### [Your assignment]
Scan the entries below and return each line that contains "EducaMadrid".

Top of Source material

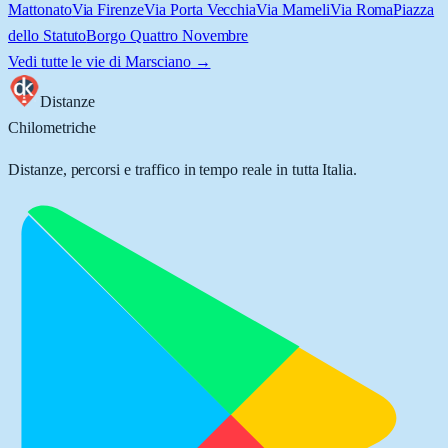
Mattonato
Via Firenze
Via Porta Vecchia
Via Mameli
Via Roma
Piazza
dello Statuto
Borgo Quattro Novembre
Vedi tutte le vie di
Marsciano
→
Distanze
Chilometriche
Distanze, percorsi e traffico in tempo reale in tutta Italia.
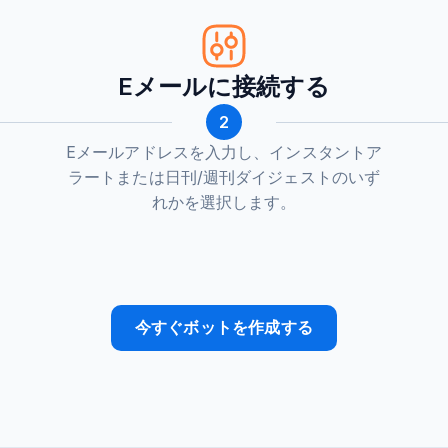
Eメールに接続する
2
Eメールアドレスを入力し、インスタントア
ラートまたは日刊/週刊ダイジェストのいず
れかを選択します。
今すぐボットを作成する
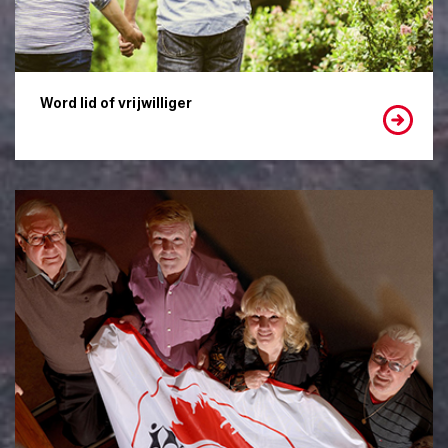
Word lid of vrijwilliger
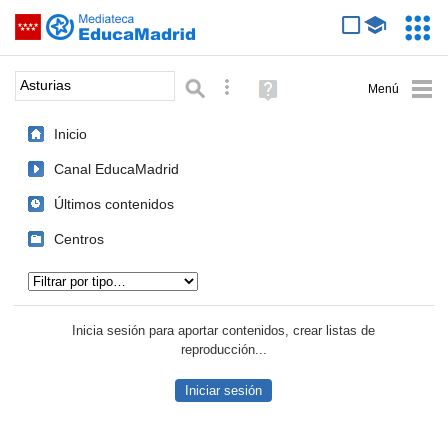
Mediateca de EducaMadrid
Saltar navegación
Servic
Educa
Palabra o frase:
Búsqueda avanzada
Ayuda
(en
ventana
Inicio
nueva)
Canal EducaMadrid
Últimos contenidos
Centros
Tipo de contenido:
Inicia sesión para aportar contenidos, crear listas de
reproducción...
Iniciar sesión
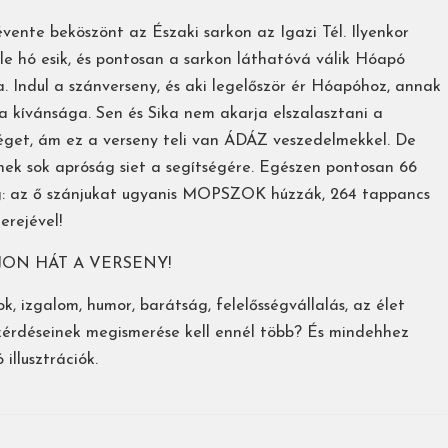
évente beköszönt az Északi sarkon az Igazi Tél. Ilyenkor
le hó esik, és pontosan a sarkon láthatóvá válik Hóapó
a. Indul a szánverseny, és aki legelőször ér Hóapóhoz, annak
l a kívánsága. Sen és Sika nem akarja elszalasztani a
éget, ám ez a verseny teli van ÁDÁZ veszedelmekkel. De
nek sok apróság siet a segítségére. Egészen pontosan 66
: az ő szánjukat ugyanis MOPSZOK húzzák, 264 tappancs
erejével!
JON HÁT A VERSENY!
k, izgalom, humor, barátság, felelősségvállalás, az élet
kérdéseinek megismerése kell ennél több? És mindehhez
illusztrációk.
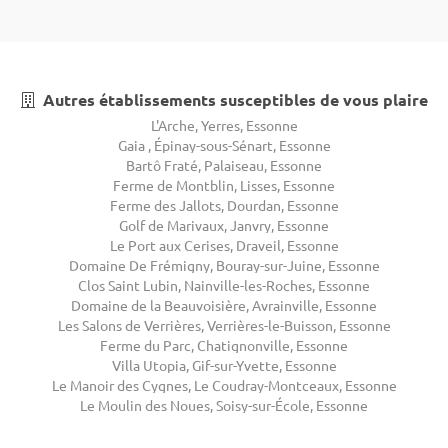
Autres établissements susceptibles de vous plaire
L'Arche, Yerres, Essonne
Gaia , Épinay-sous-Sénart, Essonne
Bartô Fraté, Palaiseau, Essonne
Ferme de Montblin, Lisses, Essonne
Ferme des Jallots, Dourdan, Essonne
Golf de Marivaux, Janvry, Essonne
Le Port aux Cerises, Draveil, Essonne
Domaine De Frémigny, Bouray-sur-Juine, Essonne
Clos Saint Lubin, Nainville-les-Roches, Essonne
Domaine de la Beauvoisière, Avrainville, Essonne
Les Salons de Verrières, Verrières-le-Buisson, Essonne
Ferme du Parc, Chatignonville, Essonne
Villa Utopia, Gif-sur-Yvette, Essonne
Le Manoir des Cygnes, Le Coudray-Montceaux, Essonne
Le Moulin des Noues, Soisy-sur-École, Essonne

Bottom of Source material
Top of Source material

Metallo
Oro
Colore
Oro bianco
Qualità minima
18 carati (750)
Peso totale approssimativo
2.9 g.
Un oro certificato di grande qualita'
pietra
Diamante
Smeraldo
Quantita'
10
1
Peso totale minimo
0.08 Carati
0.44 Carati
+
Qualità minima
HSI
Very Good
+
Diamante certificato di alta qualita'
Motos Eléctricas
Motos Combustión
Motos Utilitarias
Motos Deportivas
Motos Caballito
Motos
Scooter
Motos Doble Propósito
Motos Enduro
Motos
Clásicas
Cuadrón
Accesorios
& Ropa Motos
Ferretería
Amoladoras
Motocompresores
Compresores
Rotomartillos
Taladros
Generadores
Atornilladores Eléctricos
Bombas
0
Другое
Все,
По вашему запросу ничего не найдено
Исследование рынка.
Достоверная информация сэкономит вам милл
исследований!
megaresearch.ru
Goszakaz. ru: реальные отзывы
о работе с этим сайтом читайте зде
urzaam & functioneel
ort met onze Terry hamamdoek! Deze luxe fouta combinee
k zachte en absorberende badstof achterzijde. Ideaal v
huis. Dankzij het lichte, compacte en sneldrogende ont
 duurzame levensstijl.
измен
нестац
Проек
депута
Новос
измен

Bottom of Source material
Top of Source material

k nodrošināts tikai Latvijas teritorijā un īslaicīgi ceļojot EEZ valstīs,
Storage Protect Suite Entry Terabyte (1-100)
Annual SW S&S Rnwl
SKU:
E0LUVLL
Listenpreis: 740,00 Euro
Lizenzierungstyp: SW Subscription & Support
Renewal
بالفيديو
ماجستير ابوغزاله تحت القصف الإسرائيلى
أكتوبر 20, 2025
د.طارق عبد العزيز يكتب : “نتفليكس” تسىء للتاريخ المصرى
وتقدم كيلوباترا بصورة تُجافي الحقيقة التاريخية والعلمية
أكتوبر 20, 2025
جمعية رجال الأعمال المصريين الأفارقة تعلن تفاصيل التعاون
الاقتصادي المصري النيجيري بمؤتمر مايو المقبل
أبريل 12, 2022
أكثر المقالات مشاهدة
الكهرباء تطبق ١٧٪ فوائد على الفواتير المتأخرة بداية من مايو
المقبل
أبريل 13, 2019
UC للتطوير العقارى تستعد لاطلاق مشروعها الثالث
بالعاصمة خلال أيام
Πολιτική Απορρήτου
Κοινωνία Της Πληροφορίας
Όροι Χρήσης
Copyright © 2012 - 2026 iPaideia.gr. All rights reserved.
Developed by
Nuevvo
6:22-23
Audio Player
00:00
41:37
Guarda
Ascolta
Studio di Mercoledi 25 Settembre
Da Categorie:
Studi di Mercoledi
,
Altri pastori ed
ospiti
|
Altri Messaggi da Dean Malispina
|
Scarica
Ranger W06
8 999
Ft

Bottom of Source material

### [Output]
Mediateca de EducaMadrid
Canal EducaMadrid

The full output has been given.